Thread 0 | counter.py:7 temp = self.value
| [read Counter.value]
Thread 0 | counter.py:8 self.value = temp + 1
| [write Counter.value]
Thread 1 | counter.py:7 temp = self.value
| [read Counter.value]
Thread 1 | counter.py:8 self.value = temp + 1
| [write Counter.value]
Reproduced 10/10 times (100%)
Automatic Race Finding with Bytecode Exploration¶
Bytecode exploration generates random opcode-level schedules. It often finds races very quickly and can catch races invisible to DPOR (e.g. shared state in C extensions), but the error traces are less interpretable:
from frontrun.bytecode import explore_interleavings
class Counter:
def __init__(self, value=0):
self.value = value
def increment(self):
temp = self.value
self.value = temp + 1
result = explore_interleavings(
setup=lambda: Counter(value=0),
threads=[
lambda c: c.increment(),
lambda c: c.increment(),
],
invariant=lambda c: c.value == 2,
max_attempts=200,
max_ops=200,
seed=42,
)
assert result.property_holds, result.explanation
Output:
Race condition found after 1 interleavings.
Lost update: threads 0 and 1 both read value before either wrote it back.

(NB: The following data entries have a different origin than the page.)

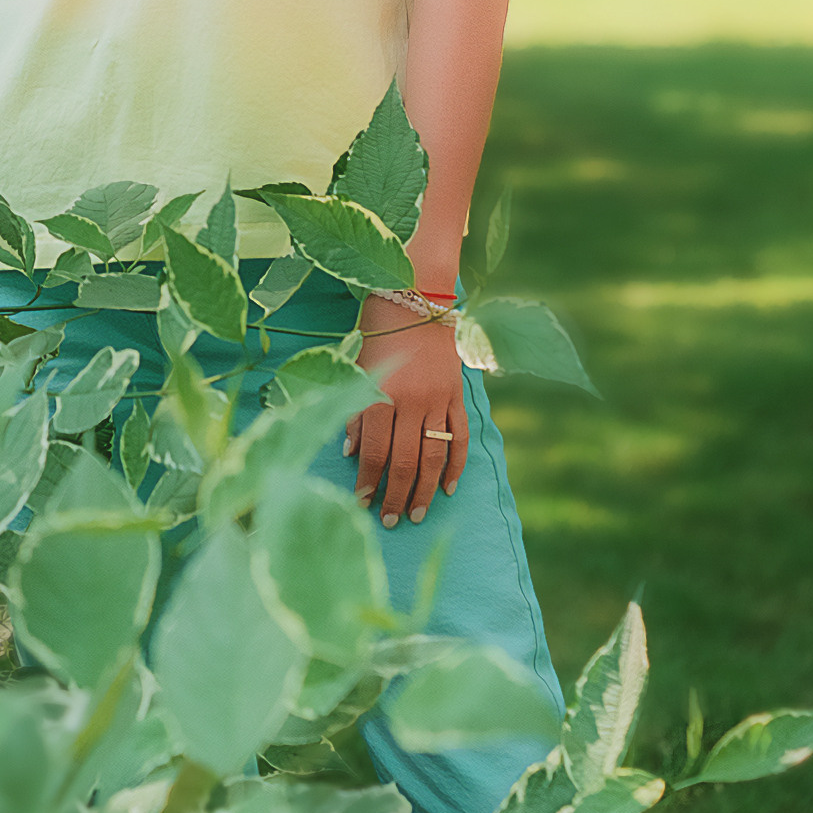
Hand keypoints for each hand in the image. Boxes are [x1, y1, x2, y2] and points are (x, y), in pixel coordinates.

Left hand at [344, 312, 467, 526]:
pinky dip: (457, 465)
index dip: (369, 482)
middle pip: (405, 461)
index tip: (363, 505)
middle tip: (390, 522)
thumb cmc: (378, 327)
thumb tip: (352, 451)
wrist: (417, 291)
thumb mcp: (357, 365)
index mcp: (382, 394)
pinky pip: (460, 437)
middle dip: (395, 496)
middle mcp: (412, 401)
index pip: (374, 452)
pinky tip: (450, 489)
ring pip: (434, 456)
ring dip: (424, 490)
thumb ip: (355, 409)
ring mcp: (439, 399)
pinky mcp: (457, 394)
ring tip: (416, 515)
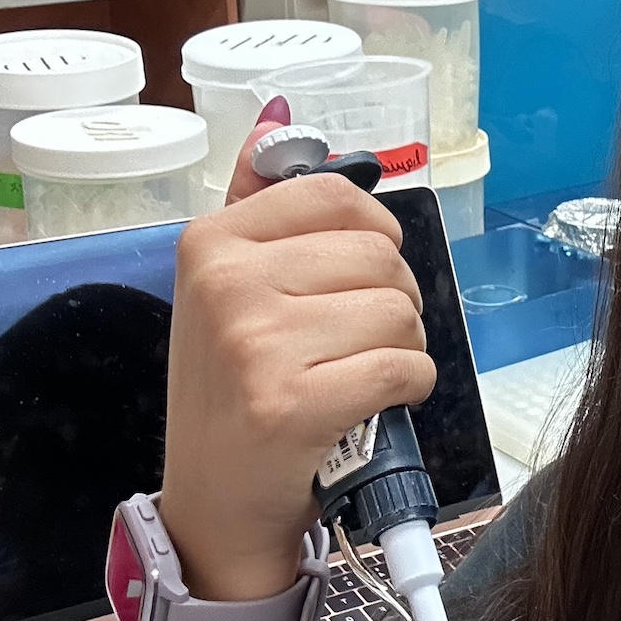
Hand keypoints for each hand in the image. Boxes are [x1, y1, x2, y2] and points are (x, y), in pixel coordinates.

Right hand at [155, 107, 434, 599]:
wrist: (215, 507)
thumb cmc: (234, 392)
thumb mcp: (225, 288)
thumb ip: (257, 200)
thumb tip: (279, 113)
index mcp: (210, 242)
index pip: (334, 194)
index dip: (372, 235)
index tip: (357, 276)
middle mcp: (226, 283)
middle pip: (379, 255)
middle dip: (393, 300)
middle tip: (357, 341)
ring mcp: (255, 343)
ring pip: (398, 312)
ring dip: (403, 347)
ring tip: (360, 373)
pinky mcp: (292, 403)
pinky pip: (403, 367)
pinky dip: (410, 388)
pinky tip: (377, 402)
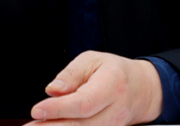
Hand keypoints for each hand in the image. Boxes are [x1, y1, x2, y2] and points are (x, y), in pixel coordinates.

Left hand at [29, 51, 162, 125]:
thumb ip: (71, 74)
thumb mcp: (93, 60)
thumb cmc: (115, 72)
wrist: (141, 89)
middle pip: (81, 125)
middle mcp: (114, 110)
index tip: (37, 110)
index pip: (83, 102)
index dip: (58, 109)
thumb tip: (53, 90)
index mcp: (112, 84)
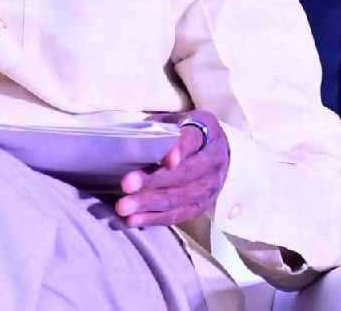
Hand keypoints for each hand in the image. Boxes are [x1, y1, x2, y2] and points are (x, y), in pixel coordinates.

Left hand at [114, 110, 229, 227]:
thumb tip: (129, 145)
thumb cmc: (186, 133)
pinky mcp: (201, 206)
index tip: (167, 161)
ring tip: (123, 207)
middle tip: (126, 185)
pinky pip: (178, 215)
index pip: (193, 140)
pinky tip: (134, 220)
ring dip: (149, 203)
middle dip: (153, 181)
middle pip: (184, 174)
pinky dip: (154, 218)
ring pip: (179, 198)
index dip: (180, 150)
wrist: (217, 153)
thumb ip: (155, 129)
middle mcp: (213, 161)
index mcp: (206, 132)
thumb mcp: (175, 121)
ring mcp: (210, 187)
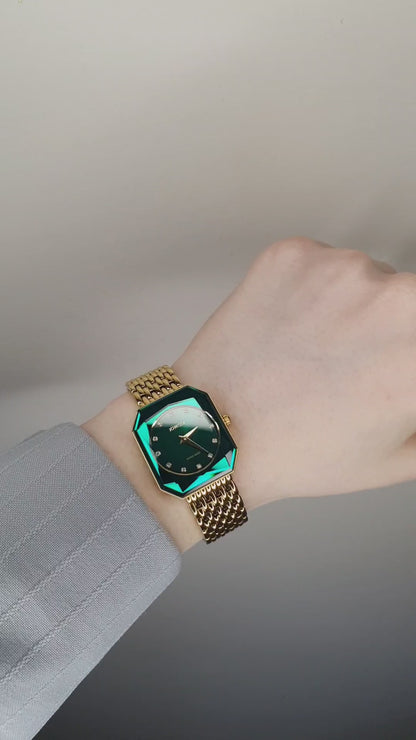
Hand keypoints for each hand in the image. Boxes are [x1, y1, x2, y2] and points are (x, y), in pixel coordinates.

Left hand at [171, 237, 415, 510]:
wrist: (215, 434)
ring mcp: (340, 269)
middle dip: (396, 329)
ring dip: (354, 307)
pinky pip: (321, 266)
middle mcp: (393, 299)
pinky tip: (289, 330)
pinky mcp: (295, 254)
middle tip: (358, 365)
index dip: (408, 356)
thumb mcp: (399, 458)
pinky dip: (311, 292)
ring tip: (314, 351)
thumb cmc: (298, 452)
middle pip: (412, 300)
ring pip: (368, 279)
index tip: (395, 366)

Thread 1 | counter.py:7 temp = self.value
| [read value]
Thread 0 | counter.py:7 temp = self.value
| [read value]
Thread 1 | counter.py:8 self.value = temp + 1
| [write value]
Thread 0 | counter.py:8 self.value = temp + 1
| [write value]
Reproduced 10/10 times (100%)
Async Concurrency Control¶
Async trace markers let you control interleaving at await boundaries:
from frontrun.async_trace_markers import AsyncTraceExecutor
from frontrun.common import Schedule, Step
class AsyncBankAccount:
def __init__(self, balance=0):
self.balance = balance
async def get_balance(self):
return self.balance
async def set_balance(self, value):
self.balance = value
async def transfer(self, amount):
# frontrun: read_balance
current = await self.get_balance()
new_balance = current + amount
# frontrun: write_balance
await self.set_balance(new_balance)
account = AsyncBankAccount(balance=100)
schedule = Schedule([
Step("task1", "read_balance"),
Step("task2", "read_balance"),
Step("task1", "write_balance"),
Step("task2", "write_balance"),
])
executor = AsyncTraceExecutor(schedule)
executor.run({
"task1": lambda: account.transfer(50),
"task2": lambda: account.transfer(50),
})
assert account.balance == 150 # one transfer lost
Real-World Case Study: SQLAlchemy ORM¶
For a walkthrough of a real lost-update race in SQLAlchemy ORM code running against PostgreSQL, see SQLAlchemy Lost-Update Race Condition. That case study demonstrates detection with trace markers and bytecode exploration, and discusses why DPOR cannot detect this particular race (the shared state lives in the database, not in Python memory).